Sinceramente este enfoque de la medicina me producía mucho vértigo, pero, sin conocer esta nueva doctrina, coincidía exactamente con lo que Nazaret describía, con lo que sentía: que ya había pasado todo y estaba sanada. Todo esto fue fundamentado mucho más científicamente y desde el punto de vista de la lógica, las piezas encajaban a ese razonamiento. Nos contó que llevaba a una paciente con un caso similar, diagnosticada de sarcoma uterino, había drenado vía vaginal el material de deshecho durante unos meses y, posteriormente, al hacerle las pruebas de imagen, el tumor había desaparecido sin otro tratamiento. Se parecía un poco al caso de Nazaret, que aún seguía con su “regla”.  

Nos argumentó que la fiebre era normal, y que podía aparecer en alguna ocasión más, pero que no significaba que era tumoral, sino que sus bacterias, en una de las últimas estapas del proceso, siguiendo la cuarta ley biológica, estaban comenzando a limpiar la zona. Sólo hubo algo que no terminé de encajar. El Dr. Herráez, con increíbles conocimientos tanto de oncología médica como de otras medicinas menos demandadas en occidente, gran profesional también, terminó con la frase de que, si el conflicto volvía, su enfermedad también.

¿Cómo controlar algo que había permanecido años en ella y que hasta pocos meses atrás desconocíamos? Nadie puede asegurar nada. Quizá eso era lo que yo iba buscando. Que alguien, aunque fuese lo más extravagante que había escuchado a pesar de sus fundamentos científicos, me asegurara que Nazaret no se iba a morir aún, que lo haríamos de viejitas como tantas veces lo hablamos, una junto a la otra envueltas en una noche de plata de un sueño eterno. Era ilógico pretender que un desconocido me diera un mapa de vida de Nazaret. Por muchas medicinas que supiera, ni él ni otros profesionales podían darnos fecha y hora de éxitus. Porque para empezar, necesitarían antes conocer la suya propia y aún no conozco a ningún médico que lo sepa más allá de la intuición. Yo no buscaba conocer su fecha de muerte, pero sí la carta de liberación de la condena que arrastrábamos del último ingreso. Seguía buscando un pronóstico diferente al que recibimos. Volviendo la vista atrás entiendo que dar un pronóstico a una enfermedad es toda una temeridad.
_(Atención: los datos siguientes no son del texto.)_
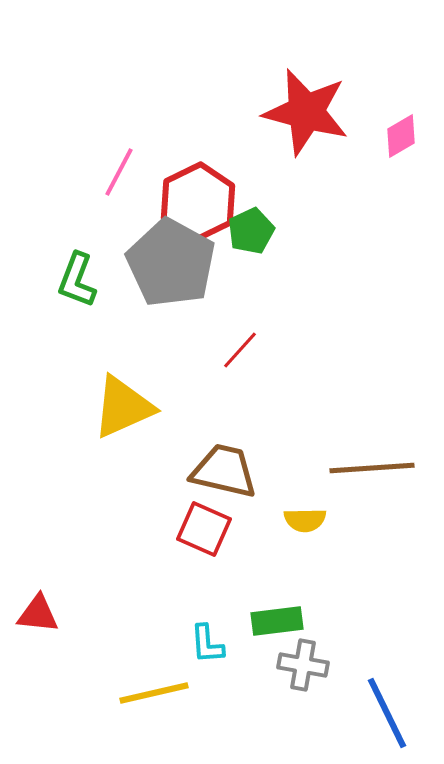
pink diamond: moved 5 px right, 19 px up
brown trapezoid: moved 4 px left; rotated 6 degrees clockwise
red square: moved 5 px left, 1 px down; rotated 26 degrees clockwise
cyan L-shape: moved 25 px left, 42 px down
Primero porque se hace basado en una patología y no en una persona, se rige por una parte de tu cuerpo, si acaso varias, olvidando el resto, despreciando el alma; segundo porque cada uno de nosotros es un universo al completo y está a años luz de distancia de otro humano, con unos planes divinos y terrenales diferentes; y por último, porque conociendo el poder del verbo y las emociones, somos capaces de autoprogramarnos y condenarnos nosotros mismos con las palabras que el profesional pronuncie. El tiempo es tan relativo que un año se puede vivir como una vida y toda una vida como un año...
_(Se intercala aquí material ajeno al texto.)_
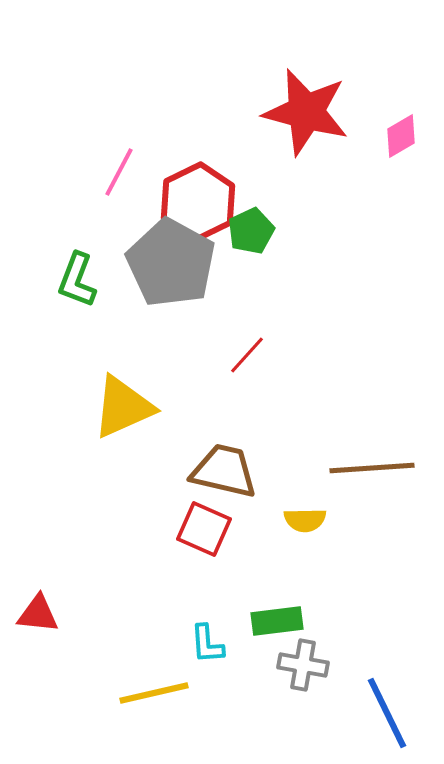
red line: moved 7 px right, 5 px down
Al terminar la consulta, ella salió pletórica, habiéndose reforzado lo que sentía desde que despertó. Después de muchas vidas había quemado todos sus miedos y, de aquella hoguera, renació de sus cenizas. El fuego de la enfermedad la incendió con sus brasas, incendiando también su alma, su amor, su mirar, su sed de ella completa, como un todo. En ella todo ardía sin poder volver atrás, pues el fuego sagrado no admitía atajos. 

Yo salí confusa. Tenía que hacer el salto de fe y no sabía cómo encaminarme hacia el vacío más absoluto y aterrador. Necesitaba eliminar esa sensación que suele producir la desnudez ante el auditorio de la vida, mientras nos contempla desde su butaca, vestida de miradas enjuiciadoras, y empezar a reconocerme, a ver sólo ese punto que tomé como referencia, a sentirme cómoda en mi piel, más allá de la ropa que llevaba puesta. Necesitaba comenzar a a sentirme relajada frente a mi propio espejo y recordar que hay momentos en que lo que te deja sin aliento, es lo único que te ayuda a respirar.